Keine Frage: Jetzt wird im ganzen Land protestiert, aber es ist der mehrschichtige Charakter der Unterdrückung der Kurd*innen, der so viel zusammengebracht hat, dass diese Proteste zum Flächenbrand werden konnten: Ethnische Unterdrückung, geschlechtliche Unterdrückung, religiöse Unterdrückung und nicht zuletzt eine extreme wirtschaftliche Ausbeutung, im Fall Kurdistans oder Belutschistans auch kolonial-wirtschaftliche Ausbeutung: Alle diese Quellen der Wut kamen zusammen, insofern spielt Jînas Herkunft durchaus eine Rolle, um die Ursachen des Aufstands zu verstehen. Die verschiedenen Unterdrückungsmechanismen, die die Person Jîna in sich trug, machten ihren Tod – wie es auf ihrem Grabstein steht – zu einem Symbol. Mehrfachdiskriminierung anzuerkennen, die Intersektion zwischen Geschlecht, Klasse und Nation zu begreifen, ist dabei nicht nur in Bezug auf Iran wichtig.
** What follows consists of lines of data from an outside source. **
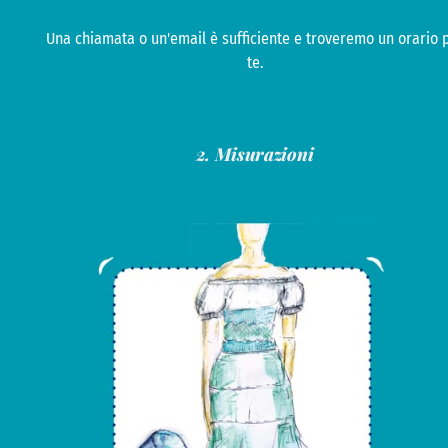
Una chiamata o un'email è sufficiente e troveremo un orario 
te.
2. Misurazioni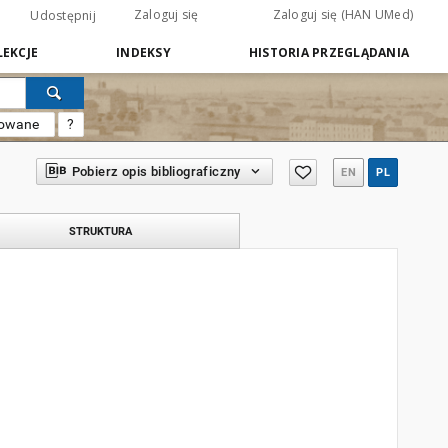
Zaloguj się
Zaloguj się (HAN UMed)
Udostępnij
EKCJE
INDEKSY
HISTORIA PRZEGLĄDANIA
sowane
?
Pobierz opis bibliograficzny
EN
PL
STRUKTURA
Die künftigen Protestbewegungen dieser Welt müssen diesem mehrschichtigen Bewusstsein folgen, wenn sie erfolgreich sein wollen. Auch wenn sogar Linke anfangs die Geschehnisse in Rojhelat und Iran ignorieren wollten, weil diese auf vielen Ebenen nicht ihrem kulturalistischen und essenzialistischen Bild entsprachen, demzufolge ein jedes islamisches Land als Teil des globalen Südens als Opfer, aber nie als Täter zu sehen sei, wird gerade Geschichte geschrieben. Sowohl die Konstitution der kurdischen Autonomie in Irak 1991 als auch in Syrien 2012 entstand aus Momenten, in denen sich nach Jahrzehnten der Unterdrückung und der Untergrundorganisierung ein Möglichkeitsfenster öffnete, Menschen dies erkannten und blitzschnell reagierten. Ob dies nun auch im iranisch besetzten Teil Kurdistans gelingen kann, wird sich in den kommenden Tagen und Wochen zeigen. Doch schon jetzt zeigt die zeitweise Vertreibung der Sicherheitskräfte aus Ostkurdistan, aus Belutschistan und Iran der ganzen Welt den brennenden Wunsch danach.
Dastan Jasim
ist Politikwissenschaftlerin und Doctoral Fellow am German Institute for Global and Area Studies. Gerade ist sie in Sulaimaniya in der Kurdistan-Region Irak, wo sie Feldforschung zu ihrem Dissertationsprojekt über die politische Kultur von Kurd*innen durchführt.
Pedram Zarei
ist mehrsprachiger Übersetzter, Journalist und politischer Aktivist aus Rojhelat (Ostkurdistan). Er lebt seit vier Jahren als politischer Geflüchteter in Deutschland. Zu seinen Interessengebieten gehören die kurdische Frage, Kritische Psychologie und Kultursoziologie.[1]